[Start of Passage provided]

Numberjacks is a British computer-animated/live-action children's television series, aimed particularly at children aged two to five, shown regularly on CBeebies and occasionally on BBC Two in the United Kingdom of Great Britain and Northern Ireland. It was also formerly shown on Tiny Pop until the year 2018. It is produced by Open Mind Productions for the BBC and features a mixture of computer-generated animation and live action. 67 episodes were produced. The show focuses on mathematics.

Premise
Numberjacks are a group of anthropomorphic numbers: 0, 1, 2, 3, 4, 5, 6, 7, 8, and 9. Only four of them team up on a mission: Turqouise Five (a female who likes being a numberjack), Yellow Six (who is good with some tricks and jumps), Dark Blue Four (who is a smart one but not quite sure) and Pink Three (a younger one who is cheeky and funny). They go about their everyday lives inside their sofa until a call comes in from real-life child Agents, who report problems that need solving. One or two of the Numberjacks fly out on location to investigate. The Numberjacks have to work out how to put things right, and thwart the dastardly intentions of the five Meanies. After much fun, adventure and powerful thinking, the Numberjacks win the day – until next time.

Characters and voice cast

The Youngest Numberjacks 
 Zero (voiced by Dylan Robertson) - Zero is lime green, has blue eyes, and is the youngest out of the numbers, and does not do much at all. He is a bit special, because he can turn things into nothing, and can line up to make bigger numbers like 10 and 100. He can hardly jump at all, and often falls asleep. He can make things disappear and can make 10 together with One.

[End of Passage provided]
[Start of Dataset content]

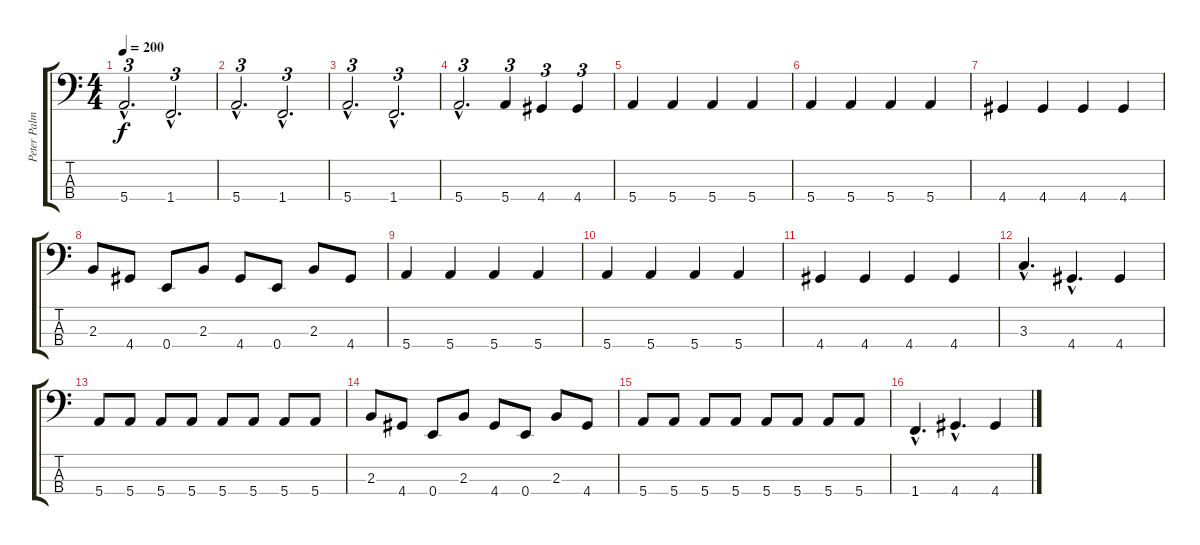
\track ("Peter Palmdahl" "Peter Palm") {instrument electricbasspick}
\staff {score tabs}
\tuning (G2 D2 A1 E1) {hide}
\ts (4 4)
\tempo 200
\clef f4
\ks c
5.4{hac}.2{d tu (3 2) dy f} 1.4{hac}.2{d tu (3 2)} |
5.4{hac}.2{d tu (3 2)} 1.4{hac}.2{d tu (3 2)} |
5.4{hac}.2{d tu (3 2)} 1.4{hac}.2{d tu (3 2)} |
5.4{hac}.2{d tu (3 2)} 5.4.4{tu (3 2)} 4.4.4{tu (3 2)} 4.4.4{tu (3 2)} |
5.4.4 5.4.4 5.4.4 5.4.4 |
5.4.4 5.4.4 5.4.4 5.4.4 |
4.4.4 4.4.4 4.4.4 4.4.4 |
2.3.8 4.4.8 0.4.8 2.3.8 4.4.8 0.4.8 2.3.8 4.4.8 |
5.4.4 5.4.4 5.4.4 5.4.4 |
5.4.4 5.4.4 5.4.4 5.4.4 |
4.4.4 4.4.4 4.4.4 4.4.4 |
3.3{hac}.4{d} 4.4{hac}.4{d} 4.4.4 |
5.4.8 5.4.8 5.4.8 5.4.8 5.4.8 5.4.8 5.4.8 5.4.8 |
2.3.8 4.4.8 0.4.8 2.3.8 4.4.8 0.4.8 2.3.8 4.4.8 |
5.4.8 5.4.8 5.4.8 5.4.8 5.4.8 5.4.8 5.4.8 5.4.8 |
1.4{hac}.4{d} 4.4{hac}.4{d} 4.4.4
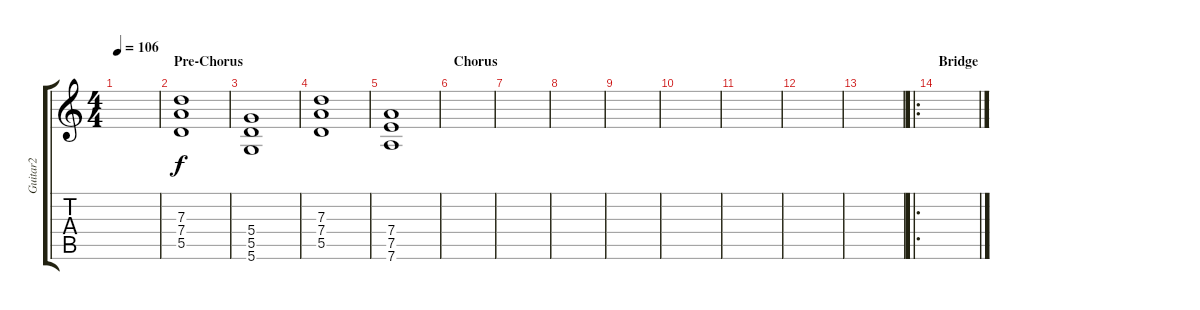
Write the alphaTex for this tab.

\track ("Guitar2" "Guitar2") {instrument distortionguitar}
\staff {score tabs}
\tuning (E4 B3 G3 D3 A2 D2) {hide}
\ts (4 4)
\tempo 106
\clef g2
\ks c
|
\section ("" "Pre-Chorus")
(7.3 7.4 5.5).1 |
(5.4 5.5 5.6).1 |
(7.3 7.4 5.5).1 |
(7.4 7.5 7.6).1 |
\section ("" "Chorus")
|
|
|
|
|
|
|
|
\ro
\section ("" "Bridge")
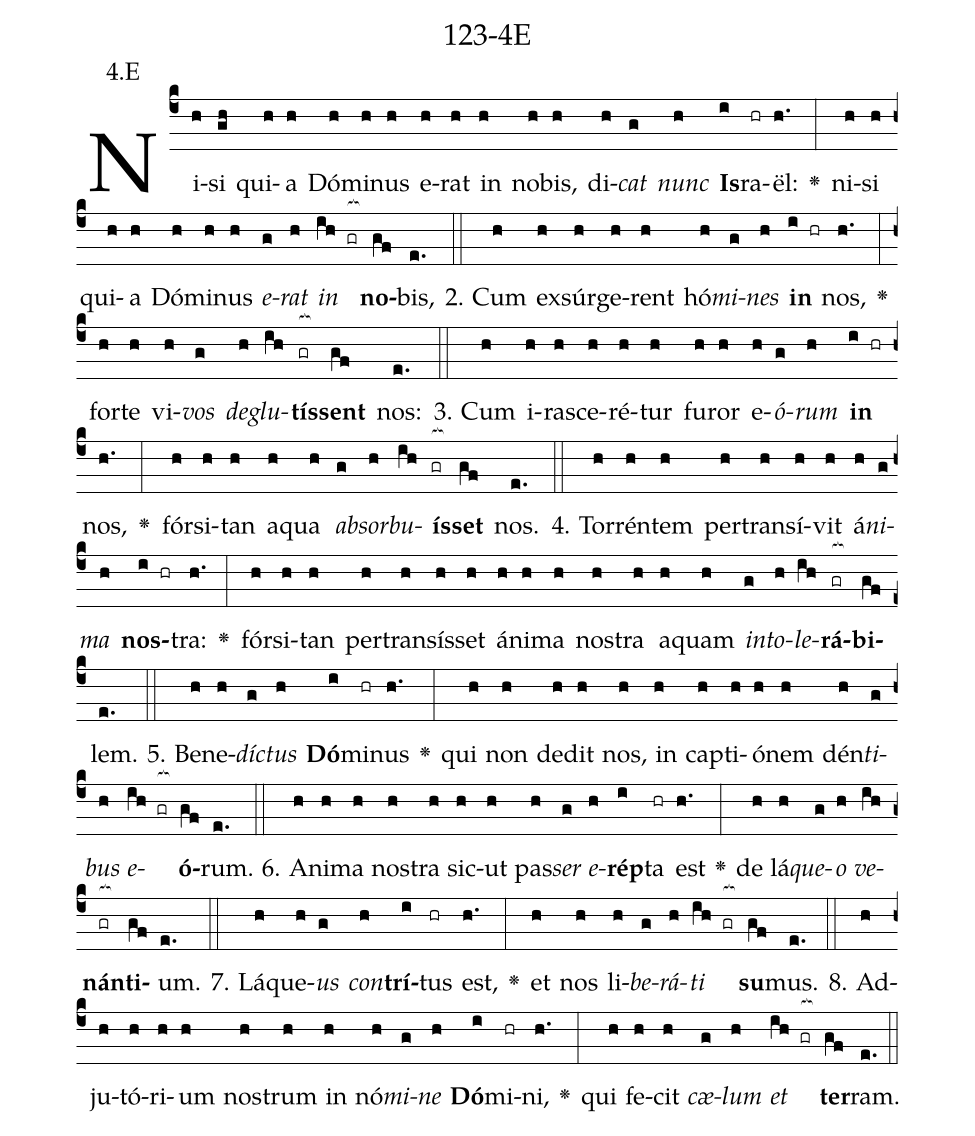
name: 123-4E;
annotation: 4.E;
%%
(c4)Ni(h)si(gh) qui(h)a(h) Dó(h)mi(h)nus(h) e(h)rat(h) in(h) no(h)bis,(h) di(h)<i>cat</i>(g) <i>nunc</i>(h) <b>Is</b>(i)ra(hr)ël:(h.) <v>\greheightstar</v>(:) ni(h)si(h) qui(h)a(h) Dó(h)mi(h)nus(h) <i>e</i>(g)<i>rat</i>(h) <i>in</i>(ih gr[ocb:1{]) <b>no</b>(gf[ocb:0}])bis,(e.) (::)
2. Cum(h) ex(h)súr(h)ge(h)rent(h) hó(h)<i>mi</i>(g)<i>nes</i>(h) <b>in</b>(i hr) nos,(h.) <v>\greheightstar</v>(:) for(h)te(h) vi(h)<i>vos</i>(g) <i>de</i>(h)<i>glu</i>(ih)<b>tís</b>(gr[ocb:1{])<b>sent</b>(gf[ocb:0}]) nos:(e.) (::)
3. Cum(h) i(h)ra(h)sce(h)ré(h)tur(h) fu(h)ror(h) e(h)<i>ó</i>(g)<i>rum</i>(h) <b>in</b>(i hr) nos,(h.) <v>\greheightstar</v>(:) fór(h)si(h)tan(h) a(h)qua(h) <i>ab</i>(g)<i>sor</i>(h)<i>bu</i>(ih)<b>ís</b>(gr[ocb:1{])<b>set</b>(gf[ocb:0}]) nos.(e.) (::)
4. Tor(h)rén(h)tem(h) per(h)trans(h)í(h)vit(h) á(h)<i>ni</i>(g)<i>ma</i>(h) <b>nos</b>(i hr)tra:(h.) <v>\greheightstar</v>(:) fór(h)si(h)tan(h) per(h)trans(h)ís(h)set(h) á(h)ni(h)ma(h) nos(h)tra(h) a(h)quam(h) <i>in</i>(g)<i>to</i>(h)<i>le</i>(ih)<b>rá</b>(gr[ocb:1{])<b>bi</b>(gf[ocb:0}])lem.(e.) (::)
5. Be(h)ne(h)<i>díc</i>(g)<i>tus</i>(h) <b>Dó</b>(i)mi(hr)nus(h.) <v>\greheightstar</v>(:) qui(h) non(h) de(h)dit(h) nos,(h) in(h) cap(h)ti(h)ó(h)nem(h) dén(h)<i>ti</i>(g)<i>bus</i>(h) <i>e</i>(ih gr[ocb:1{])<b>ó</b>(gf[ocb:0}])rum.(e.) (::)
6. A(h)ni(h)ma(h) nos(h)tra(h) sic(h)ut(h) pas(h)<i>ser</i>(g) <i>e</i>(h)<b>rép</b>(i)ta(hr) est(h.) <v>\greheightstar</v>(:) de(h) lá(h)<i>que</i>(g)<i>o</i>(h) <i>ve</i>(ih)<b>nán</b>(gr[ocb:1{])<b>ti</b>(gf[ocb:0}])um.(e.) (::)
7. Lá(h)que(h)<i>us</i>(g) <i>con</i>(h)<b>trí</b>(i)tus(hr) est,(h.) <v>\greheightstar</v>(:) et(h) nos(h) li(h)<i>be</i>(g)<i>rá</i>(h)<i>ti</i>(ih gr[ocb:1{]) <b>su</b>(gf[ocb:0}])mus.(e.) (::)
8. Ad(h)ju(h)tó(h)ri(h)um(h) nos(h)trum(h) in(h) nó(h)<i>mi</i>(g)<i>ne</i>(h) <b>Dó</b>(i)mi(hr)ni,(h.) <v>\greheightstar</v>(:) qui(h) fe(h)cit(h) <i>cæ</i>(g)<i>lum</i>(h) <i>et</i>(ih gr[ocb:1{]) <b>ter</b>(gf[ocb:0}])ram.(e.) (::)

[End of Dataset content]

▶ **Directives**:
- A) Translate this sentence from the passage about Numberjacks into Spanish: "They go about their everyday lives inside their sofa until a call comes in from real-life child Agents, who report problems that need solving."
- B) Reproduce word for word the stretch of the passage about Numberjacks that begins at "Numberjacks is a" and stops after "focuses on mathematics.".

▶ **Exercise solutions**:
- A) Llevan su vida cotidiana dentro de su sofá hasta que llega una llamada de Agentes que son niños de verdad, quienes informan de problemas que necesitan solución.

- B)
Numberjacks is a British computer-animated/live-action children's television series, aimed particularly at children aged two to five, shown regularly on CBeebies and occasionally on BBC Two in the United Kingdom of Great Britain and Northern Ireland. It was also formerly shown on Tiny Pop until the year 2018. It is produced by Open Mind Productions for the BBC and features a mixture of computer-generated animation and live action. 67 episodes were produced. The show focuses on mathematics.